Task objective
Produce the full set of records below once more, exactly as they stand.

[Saved entries]
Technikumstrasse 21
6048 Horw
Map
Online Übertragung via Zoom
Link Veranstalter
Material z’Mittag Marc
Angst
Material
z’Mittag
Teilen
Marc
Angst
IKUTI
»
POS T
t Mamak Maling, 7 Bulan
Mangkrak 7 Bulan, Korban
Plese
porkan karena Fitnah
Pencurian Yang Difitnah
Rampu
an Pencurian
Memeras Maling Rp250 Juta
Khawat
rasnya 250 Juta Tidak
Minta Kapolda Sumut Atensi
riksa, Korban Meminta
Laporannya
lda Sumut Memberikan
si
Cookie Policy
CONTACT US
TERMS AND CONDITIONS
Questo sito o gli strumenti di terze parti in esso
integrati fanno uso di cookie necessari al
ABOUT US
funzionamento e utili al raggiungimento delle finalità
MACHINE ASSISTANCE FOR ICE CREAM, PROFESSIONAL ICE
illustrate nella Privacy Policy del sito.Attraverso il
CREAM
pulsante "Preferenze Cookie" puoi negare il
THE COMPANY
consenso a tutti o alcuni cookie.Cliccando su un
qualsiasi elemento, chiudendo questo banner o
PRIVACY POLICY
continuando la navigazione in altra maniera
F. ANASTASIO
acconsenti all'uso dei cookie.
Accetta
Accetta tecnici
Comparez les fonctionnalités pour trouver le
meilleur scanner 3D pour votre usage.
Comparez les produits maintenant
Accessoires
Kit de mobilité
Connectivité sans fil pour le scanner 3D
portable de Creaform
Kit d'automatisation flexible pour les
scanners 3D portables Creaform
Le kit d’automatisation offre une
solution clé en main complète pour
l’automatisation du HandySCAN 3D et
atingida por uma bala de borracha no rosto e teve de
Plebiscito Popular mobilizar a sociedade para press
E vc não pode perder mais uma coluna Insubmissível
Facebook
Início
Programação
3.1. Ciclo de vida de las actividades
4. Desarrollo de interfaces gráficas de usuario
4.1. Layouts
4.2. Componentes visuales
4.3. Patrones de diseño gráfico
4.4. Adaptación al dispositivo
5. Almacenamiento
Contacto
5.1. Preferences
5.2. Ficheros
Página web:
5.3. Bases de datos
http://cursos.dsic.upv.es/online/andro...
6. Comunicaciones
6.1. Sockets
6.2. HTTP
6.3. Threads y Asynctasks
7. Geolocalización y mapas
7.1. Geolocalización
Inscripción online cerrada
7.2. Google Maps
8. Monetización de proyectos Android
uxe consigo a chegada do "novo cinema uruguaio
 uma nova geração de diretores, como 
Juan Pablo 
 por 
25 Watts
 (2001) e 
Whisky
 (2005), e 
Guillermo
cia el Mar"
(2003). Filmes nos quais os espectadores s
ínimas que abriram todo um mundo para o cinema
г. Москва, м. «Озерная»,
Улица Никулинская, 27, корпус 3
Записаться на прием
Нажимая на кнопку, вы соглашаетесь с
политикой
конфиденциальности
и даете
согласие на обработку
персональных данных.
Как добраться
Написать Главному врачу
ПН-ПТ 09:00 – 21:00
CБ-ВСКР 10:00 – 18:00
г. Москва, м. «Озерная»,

Response for this exercise
Technikumstrasse 21
6048 Horw
Map
Online Übertragung via Zoom
Link Veranstalter
Material z’Mittag Marc
Angst
Material
z’Mittag
Teilen
Marc
Angst
IKUTI
»
POS T
t Mamak Maling, 7 Bulan
Mangkrak 7 Bulan, Korban
Plese
porkan karena Fitnah
Pencurian Yang Difitnah
Rampu
an Pencurian
Memeras Maling Rp250 Juta
Khawat
rasnya 250 Juta Tidak
Minta Kapolda Sumut Atensi
riksa, Korban Meminta
Laporannya
lda Sumut Memberikan
si
Cookie Policy
CONTACT US
TERMS AND CONDITIONS
Questo sito o gli strumenti di terze parti in esso
integrati fanno uso di cookie necessari al
ABOUT US
funzionamento e utili al raggiungimento delle finalità
MACHINE ASSISTANCE FOR ICE CREAM, PROFESSIONAL ICE
illustrate nella Privacy Policy del sito.Attraverso il
CREAM
pulsante "Preferenze Cookie" puoi negare il
THE COMPANY
consenso a tutti o alcuni cookie.Cliccando su un
qualsiasi elemento, chiudendo questo banner o
PRIVACY POLICY
continuando la navigazione in altra maniera
F. ANASTASIO
acconsenti all'uso dei cookie.
Accetta
Accetta tecnici
Comparez les fonctionnalités pour trouver le
meilleur scanner 3D pour votre usage.
Comparez les produits maintenant
Accessoires
Kit de mobilité
Connectivité sans fil pour le scanner 3D
portable de Creaform
Kit d'automatisation flexible pour les
scanners 3D portables Creaform
Le kit d’automatisation offre une
solution clé en main complète pour
l’automatisation du HandySCAN 3D et
atingida por uma bala de borracha no rosto e teve de
Plebiscito Popular mobilizar a sociedade para press
E vc não pode perder mais uma coluna Insubmissível
Facebook
Início
Programação
3.1. Ciclo de vida de las actividades
4. Desarrollo de interfaces gráficas de usuario
4.1. Layouts
4.2. Componentes visuales
4.3. Patrones de diseño gráfico
4.4. Adaptación al dispositivo
5. Almacenamiento
Contacto
5.1. Preferences
5.2. Ficheros
Página web:
5.3. Bases de datos
http://cursos.dsic.upv.es/online/andro...
6. Comunicaciones
6.1. Sockets
6.2. HTTP
6.3. Threads y Asynctasks
7. Geolocalización y mapas
7.1. Geolocalización
Inscripción online cerrada
7.2. Google Maps
8. Monetización de proyectos Android
uxe consigo a chegada do "novo cinema uruguaio
 uma nova geração de diretores, como 
Juan Pablo 
 por 
25 Watts
 (2001) e 
Whisky
 (2005), e 
Guillermo
cia el Mar"
(2003). Filmes nos quais os espectadores s
ínimas que abriram todo um mundo para o cinema
г. Москва, м. «Озерная»,
Улица Никулинская, 27, корпус 3
Записаться на прием
Нажимая на кнопку, вы соглашаетесь с
политикой
конфиденциальности
и даете
согласие на обработку
персональных данных.
Как добраться
Написать Главному врачу
ПН-ПТ 09:00 – 21:00
CБ-ВСКР 10:00 – 18:00
г. Москва, м. «Озерная»,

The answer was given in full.